— Aim of the exercise —
Please rewrite each listing below with every "Q0" swapped for "baseQuery", keeping everything else the same, and leave the pictures out of your answer.

— Provided information —
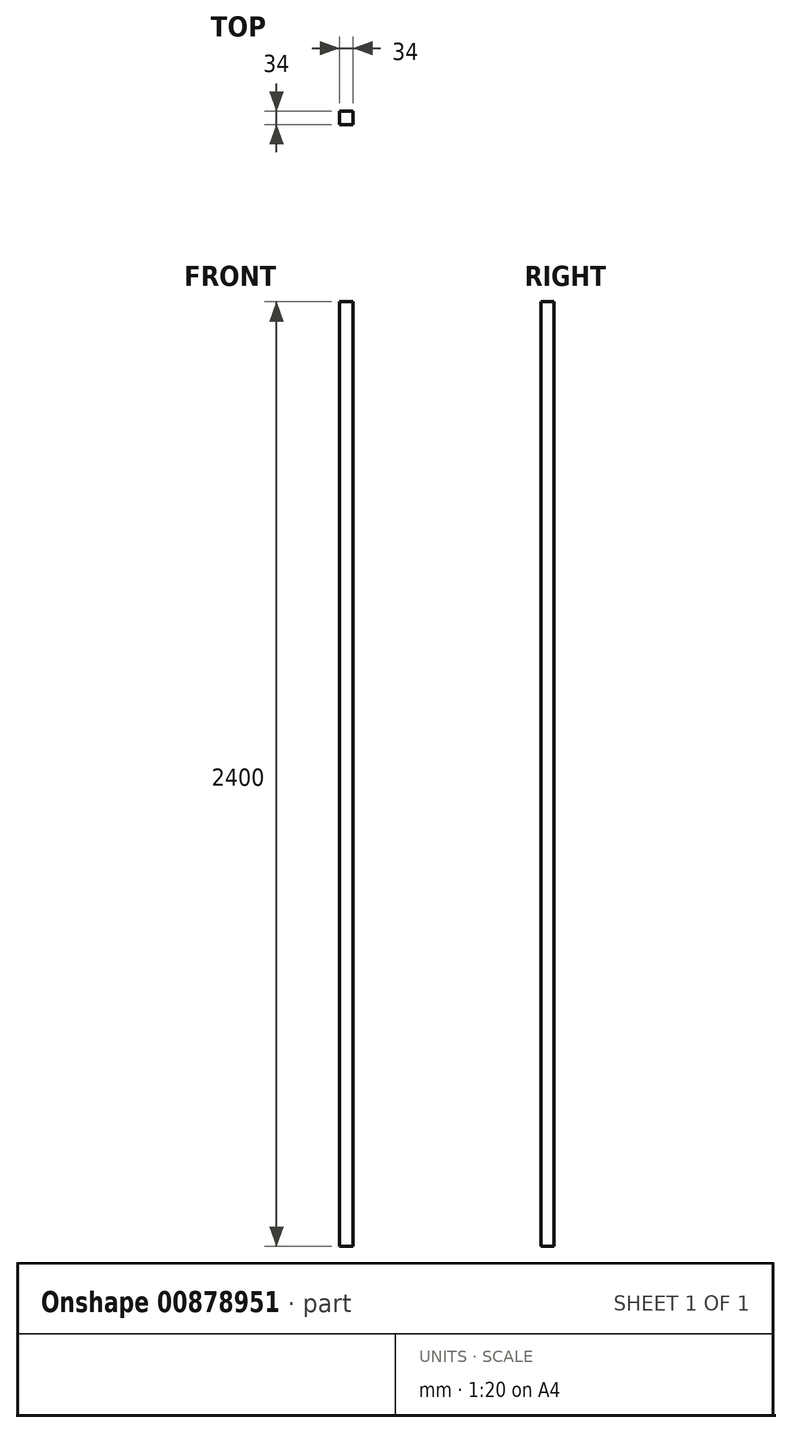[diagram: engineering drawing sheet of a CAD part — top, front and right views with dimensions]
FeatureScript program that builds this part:
annotation { "Feature Type Name" : "Feature", "Feature Type Description" : "" }
export const myFeature = defineFeature(function(context is Context, id is Id, definition is map)
    precondition{}
    {
        {
            var Q0;
            Q0=qCreatedBy(makeId("Top.planeOp"),FACE);
            var sketch = newSketch(context, id + "F0", { "sketchPlane" : qUnion([Q0])});
            skLineSegment(sketch, "E0.bottom", {"start": v(17, -17) * mm, "end": v(-17, -17) * mm});
            skLineSegment(sketch, "E0.top", {"start": v(17, 17) * mm, "end": v(-17, 17) * mm});
            skLineSegment(sketch, "E0.left", {"start": v(17, -17) * mm, "end": v(17, 17) * mm});
            skLineSegment(sketch, "E0.right", {"start": v(-17, -17) * mm, "end": v(-17, 17) * mm});
            skPoint(sketch, "E0.middle", {"position": v(0, 0) * mm});
            skSolve(sketch);
        }
        {
            var Q0;
            Q0 = qSketchRegion(id + "F0", true);
            extrude(context, id + "F1", {"entities" : qUnion([Q0]), "depth" : 2400 * mm, "offsetDistance" : 25 * mm});
        }
    });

— Reply to the exercise —
[diagram: engineering drawing sheet of a CAD part — top, front and right views with dimensions]
FeatureScript program that builds this part:
annotation { "Feature Type Name" : "Feature", "Feature Type Description" : "" }
export const myFeature = defineFeature(function(context is Context, id is Id, definition is map)
    precondition{}
    {
        {
            var baseQuery;
            baseQuery=qCreatedBy(makeId("Top.planeOp"),FACE);
            var sketch = newSketch(context, id + "F0", { "sketchPlane" : qUnion([baseQuery])});
            skLineSegment(sketch, "E0.bottom", {"start": v(17, -17) * mm, "end": v(-17, -17) * mm});
            skLineSegment(sketch, "E0.top", {"start": v(17, 17) * mm, "end": v(-17, 17) * mm});
            skLineSegment(sketch, "E0.left", {"start": v(17, -17) * mm, "end": v(17, 17) * mm});
            skLineSegment(sketch, "E0.right", {"start": v(-17, -17) * mm, "end": v(-17, 17) * mm});
            skPoint(sketch, "E0.middle", {"position": v(0, 0) * mm});
            skSolve(sketch);
        }
        {
            var baseQuery;
            baseQuery = qSketchRegion(id + "F0", true);
            extrude(context, id + "F1", {"entities" : qUnion([baseQuery]), "depth" : 2400 * mm, "offsetDistance" : 25 * mm});
        }
    });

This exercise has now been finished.